I’ve been on my best behavior ever since the words “you can be charged as an adult” applied to me
[trying to explain blenders to medieval peasants without them thinking I’m a witch]
Imagine a knife tornado that made it so you can drink fruit.
dresses with pockets are great for parties because it’s like having two built-in doggie bags. 8 cookies, 4 taquitos, and 7 fancy crackers for later? don’t mind if I do
I always smile really big at people in public. Tends to freak them out, out cause I’m not good at putting on lipstick.
All 3 accessible parking places in the school parking lot were taken by parents without accessible placards. So I parked sideways behind them and blocked all three in with my placard displayed. 😘
My husband wants to know why our microwave is suddenly filthy like the break room microwave back at his office. I only see one common denominator here.

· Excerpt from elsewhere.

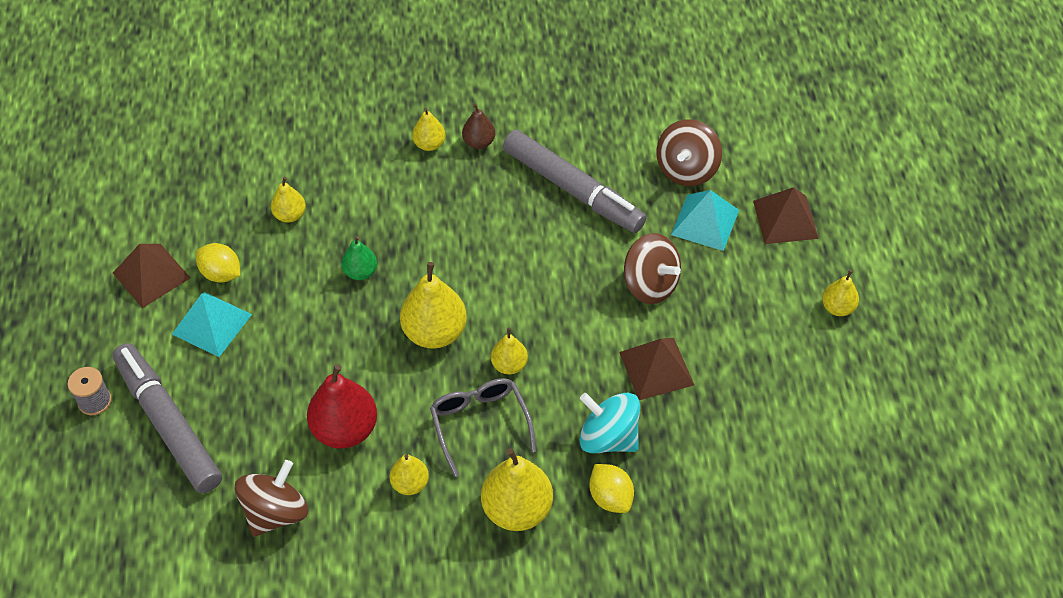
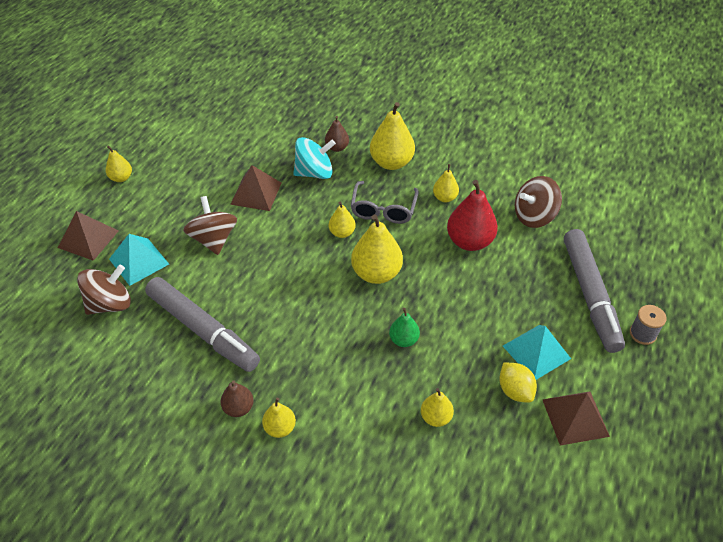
camera: 150 degrees left, 5 degrees down
(572, 189) = (202, 329): grey marker -> grey marker turned 150 degrees clockwise
(608, 437) = (314, 173): turquoise spinning top -> turquoise spinning top turned 75 degrees counterclockwise
(610, 497) = (337, 148): yellow lemon -> brown pear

Me: Can you bring me a burrito
Him: you want me to come over?
Me: no. I want a burrito to come over.
all the video games my bf plays are like “would you like to Search Beehive?” and he’ll say yes and it’ll be like “you have found: A Bee”
Do you sell bloodpants?
“Nope”
Shitpants?
“Nope”
Droolpants?
“Nope”
Sweatpants?
“Right this way…”
I wouldn’t mind being put on hold so much if companies programmed in a jukebox so I could pick the music I listen to while I wait
There are eleven types of people in the world: those that understand Roman numerals, and those that don’t
Sliding my tongue in every hole not breaking eye contact with deli clerk is why they kicked me out & won’t let me buy Swiss cheese anymore.
My husband bought me jewelry for Valentine’s day. He doesn’t know it yet, but that was still nice of him.

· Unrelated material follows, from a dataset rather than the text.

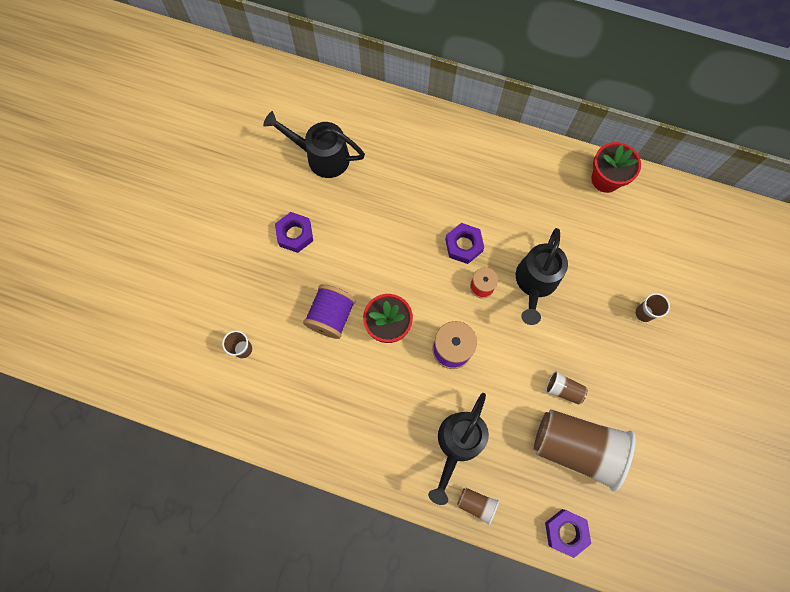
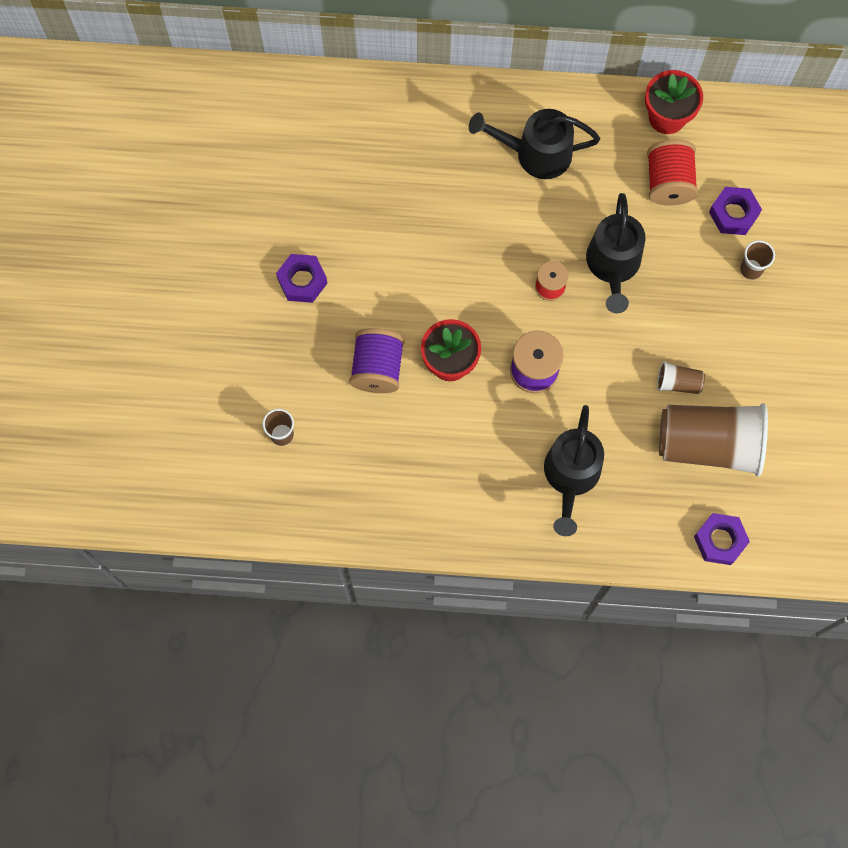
camera: 15 degrees left, 0 degrees up
(321, 157) = (305, 175): black watering can -> black watering can (534, 154)
(463, 245) = (514, 242): purple nut -> purple nut (733, 214)
(476, 504) = (610, 537): brown cup -> none
(594, 229) = (668, 182): none -> red spool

I always make sure the garage door is shut. Wouldn’t want hoodlums stealing the stuff I’ve been meaning to get rid of for years; hell, decades
one time when I was a kid I was in canada on canada day but didn’t realize it was canada day and I saw a mountie on stilts so I spent the next couple of years thinking canada had stilt cops
Barista: Can I get a name?
Me: Free
[Later]
Barista: I’ve got a caramel macchiato for Free
*fights break out as I smile from the corner*
Pandas are proof that if you have a cute enough outfit no one will call you fat.
Anyone who says “Let’s all put our phones down and talk with each other,” is just running out of battery and needs a charge.